Saturday, September 11, 2010

The Upper Hand

On the occasion of Eid (which this year happens to coincide with the anniversary of the 9/11 attacks), VOA News reports that some Muslims are determined to make lemonade from lemons by accentuating the postives they see emerging from the Imam Rauf and Pastor Jones uproars:
..."The reality is some Muslims are uneasy but I believe that that is God's will. I really believe that some of us feel, Muslims and non-Muslims, because I have talked to some of my non-Muslim friends, and they feel that what is happening with all these situations, the mosque in New York situation, the Florida situation with Pastor [Terry] Jones all of these things, if we continue to take them with the right spirit, it will bring us closer and make us more sensitive," he said.
He also called on those supporting the Reverend Jones' now dropped plans to burn Qurans in Florida and those opposed to the proposal for a mosque near the site of the terrorist attacks in New York to better understand Islam.

"Those individuals have to come to understand what Islam is about, and understand that Islam is not anti-American, to be Muslim is not anti-American," said Imam Ben Abdul-Haqq.

Ide Bilo, a nursing student from Niger at the University of the District of Columbia, said he felt Islam was being manipulated by many American politicians before important congressional elections in November.

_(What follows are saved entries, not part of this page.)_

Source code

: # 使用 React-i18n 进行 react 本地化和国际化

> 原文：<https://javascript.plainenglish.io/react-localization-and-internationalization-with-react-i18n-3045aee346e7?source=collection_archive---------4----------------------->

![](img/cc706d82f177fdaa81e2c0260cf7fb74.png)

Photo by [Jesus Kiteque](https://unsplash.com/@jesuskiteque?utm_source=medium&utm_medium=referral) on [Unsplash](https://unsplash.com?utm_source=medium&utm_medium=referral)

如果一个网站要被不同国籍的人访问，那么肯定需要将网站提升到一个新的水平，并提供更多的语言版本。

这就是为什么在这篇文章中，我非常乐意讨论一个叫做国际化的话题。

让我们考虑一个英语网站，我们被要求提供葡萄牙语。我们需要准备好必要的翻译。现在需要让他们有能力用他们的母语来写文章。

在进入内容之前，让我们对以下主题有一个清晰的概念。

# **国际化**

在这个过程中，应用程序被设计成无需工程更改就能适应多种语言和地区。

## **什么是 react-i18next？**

"These topics are hot topics here, topics that some politicians use to get people to vote for them," said Bilo. "Because of all the terrorist actions that are going on in the world, the Iraq war, the Afghanistan war, all these issues come together, because Islam is misunderstood, and most Americans do not even have a Muslim friend, most of them they do not understand Islam."

He said it was also up to him and other Muslims to reach out and better educate Americans to show them Islam is a religion of peace, and not the religion of terrorism...
You'd be better off educating other Muslims, I think, since they're the ones who keep pursuing a terrorist agenda and putting a lie to the claim that Islam is a religion of peace (and unicorns and kittens and other adorable, non-threatening things). Me? I've come to understand Islam and its central tenet of jihad in a particularly idiosyncratic--but I think smack on the money--way. Islam is like...the card game Hearts. If you aren't familiar with it (I am because I spent much of my last year of High School playing it), the game works something like this: the object, most of the time, is to get rid of all your cards, and have the lowest possible score. However, if you have been dealt the kind of hand such that you think you have enough cards in the heart suit to win every hand, and sufficent sang-froid to try to do so, you attempt to "Shoot the Moon" (yes, that's really what it's called).

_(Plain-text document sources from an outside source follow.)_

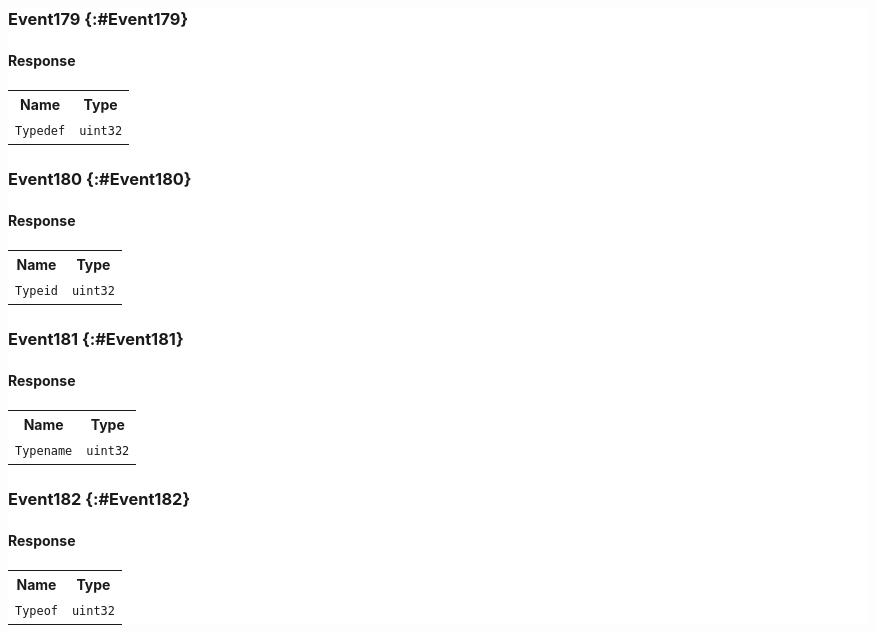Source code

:### Event179 {:#Event179}




#### Response
<table>
    <tr><th>Name</th><th>Type</th></tr>
    <tr>
            <td><code>Typedef</code></td>
            <td>
                <code>uint32</code>
            </td>
        </tr></table>

### Event180 {:#Event180}




#### Response
<table>
    <tr><th>Name</th><th>Type</th></tr>
    <tr>
            <td><code>Typeid</code></td>
            <td>
                <code>uint32</code>
            </td>
        </tr></table>

### Event181 {:#Event181}




#### Response
<table>
    <tr><th>Name</th><th>Type</th></tr>
    <tr>
            <td><code>Typename</code></td>
            <td>
                <code>uint32</code>
            </td>
        </tr></table>

### Event182 {:#Event182}




#### Response
<table>
    <tr><th>Name</th><th>Type</th></tr>
    <tr>
            <td><code>Typeof</code></td>
            <td>
                <code>uint32</code>
            </td>
        </tr></table>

So far in history, Islam via the jihad has successfully "shot the moon" on two previous occasions: the first time by Arabs; the second time by Ottomans. We are now in the midst of the third attempt, which, by all appearances, seems to be going pretty well so far. And why shouldn't it, when you consider the terrific hand the jihadists have been dealt: Western (especially European) self-loathing/decadence that gives rise to political correctness and moral relativism; the wealth beyond imagining of Saudi Arabia and Gulf oil states, an affluence that allows it to buy influence in the West and export Wahhabism world-wide; Barack Obama--though not a Muslim, certainly someone who has shown himself keen to debase himself to Muslim interests in the interest of  "dialogue" and "outreach"--in the White House; a terrific "good cop"/"bad cop" routine going on ("good cop"--Iman Rauf and the interfaith bunch; "bad cop"--the jihadi terrorists) that keeps the infidels confused and off-balance; the UN taking its marching orders from its largest voting bloc, the 57 nation-strong Organization of the Islamic Conference; and, perhaps most crucially, humankind's pathological disinclination to (in T.S. Eliot's words) bear very much reality, which increases the likelihood of kafirs swallowing the "religion of peace" hogwash.

Now that's what I call a winning hand.